Github user zd-project commented on a diff in the pull request:
https://github.com/apache/storm/pull/2764#discussion_r209048016
--- Diff:
storm-server/src/main/java/org/apache/storm/daemon/nimbus/Nimbus.java ---
@@ -1984,11 +2074,13 @@ private int fragmentedCpu() {
Cluster cluster = new Cluster(inimbus, supervisors,
topoToSchedAssignment, topologies, conf);
cluster.setStatusMap(idToSchedStatus.get());
- long beforeSchedule = System.currentTimeMillis();
+ schedulingStartTime.set(Time.nanoTime());
scheduler.schedule(topologies, cluster);
- long scheduleTimeElapsedMs = System.currentTimeMillis() -
beforeSchedule;
- LOG.debug("Scheduling took {} ms for {} topologies",
scheduleTimeElapsedMs, topologies.getTopologies().size());
- scheduleTopologyTimeMs.update(scheduleTimeElapsedMs);
+ //Will compiler optimize the order of evalutation and cause race
condition?
--- End diff --
If no code reordering happens, gauge should always evaluate `currTime`
first, and has to get startTime from `schedulingStartTimeNs` is set to null. So
if we guarantee that elpased is evaluated after that,
longest-scheduling-time-ms will not exceeds the real longest scheduling time.
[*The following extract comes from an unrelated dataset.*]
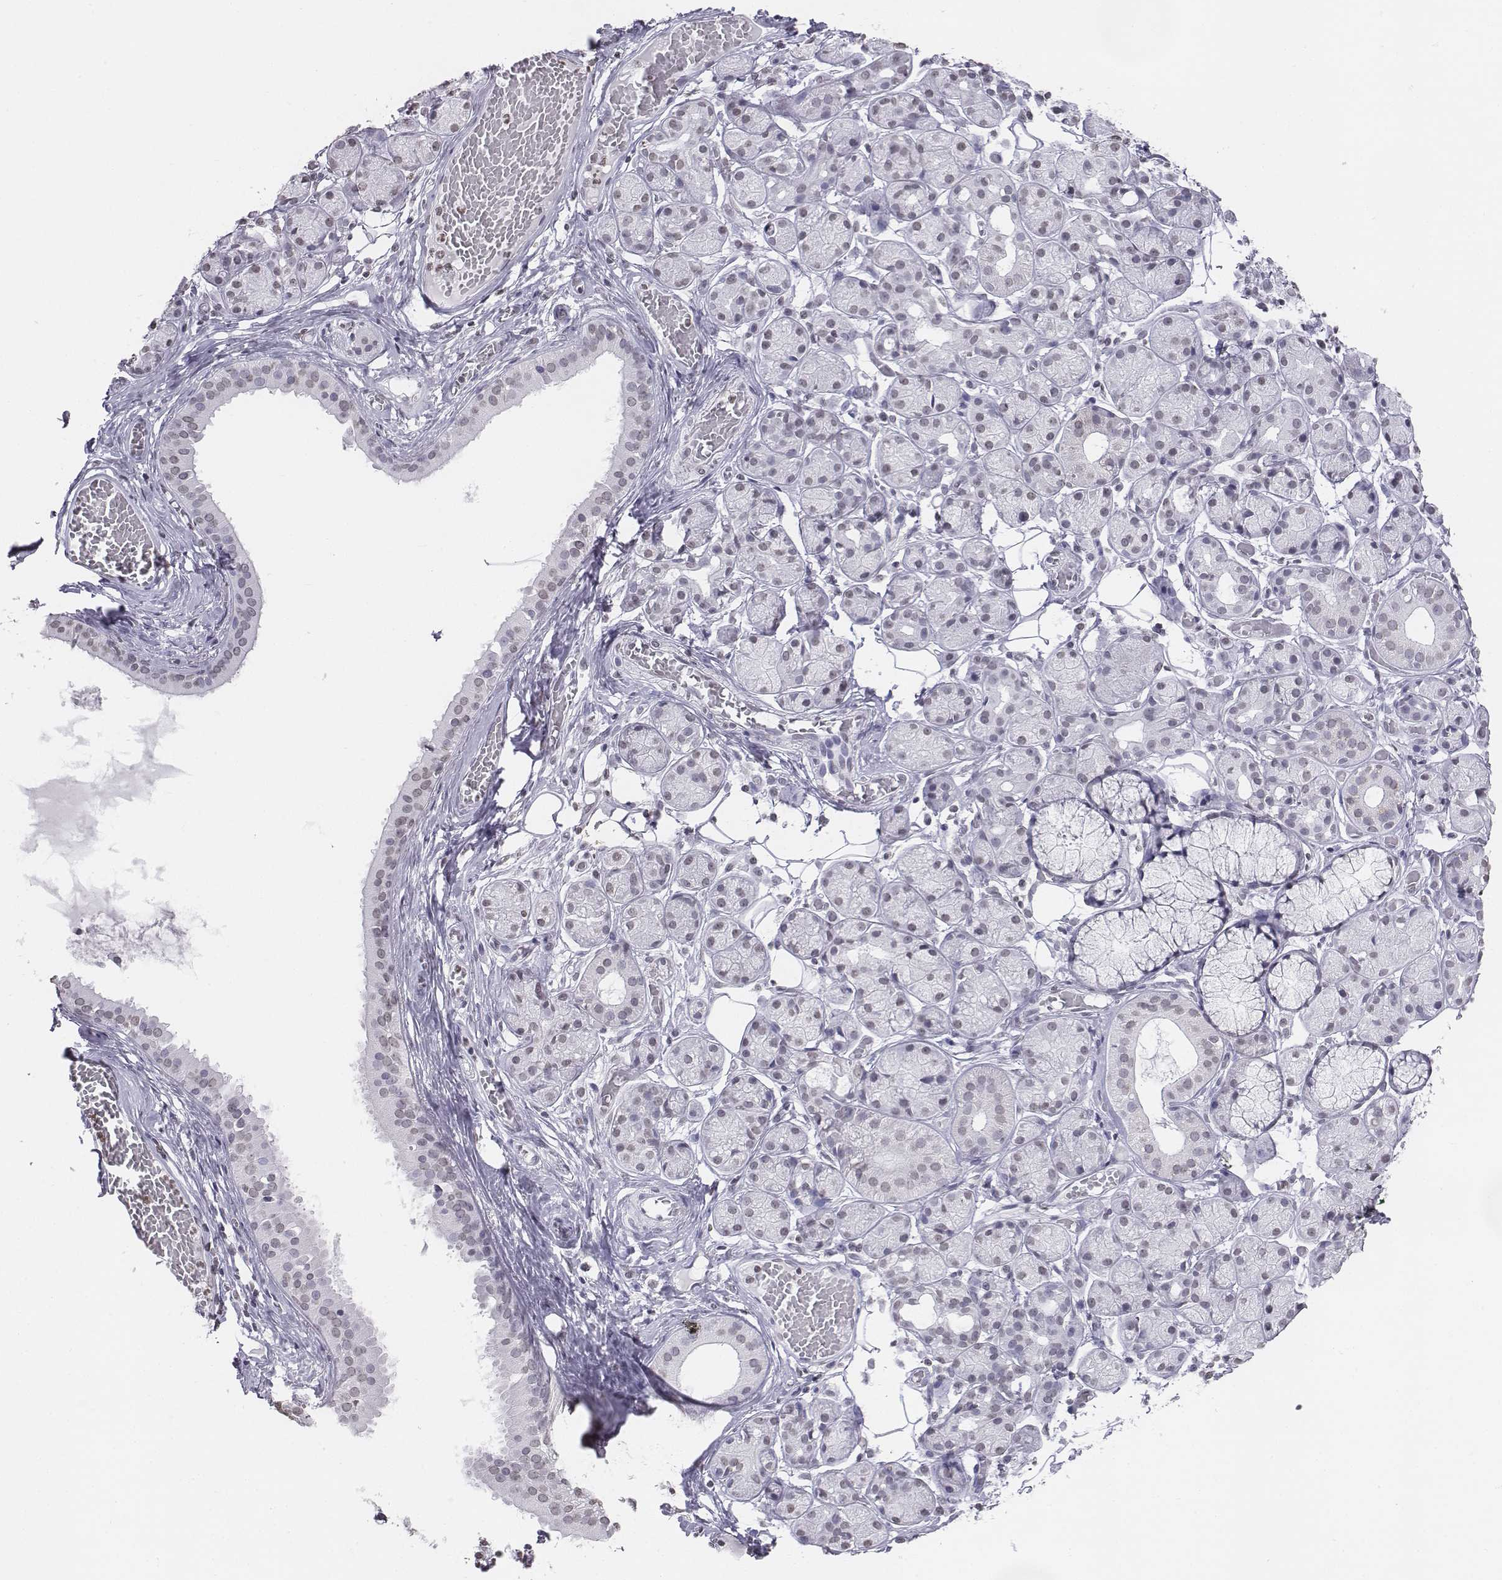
{"staining": {"intensity": "moderate", "quantity": "<25%", "location": "nuclear"}, "tissue": "salivary gland", "cell_type": "Glandular cells", "image_type": "normal", "snomed": [{"axis": "morphology", "description": "Normal tissue, NOS"}, {"axis": "topography", "description": "Salivary gland"}, {"axis": "topography", "description": "Peripheral nerve tissue"}], "caption": "The photomicrograph exhibits staining of normal salivary gland, revealing moderate nuclear protein expression (brown color) within glandular cells.", "gene": "BARHL1", "patient": {"sex": "male", "age": 71}}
That being said, I think the race here should be pretty negligible
especially if we discard the decimals in ns-to-ms conversion. Meanwhile I did
hear about complaints of hanging schedulers before, so I say we keep partial
measurement and remove the comments, or just "please be noticed that it's
normal to see minor jiggling in the longest scheduling time due to race
condition."
---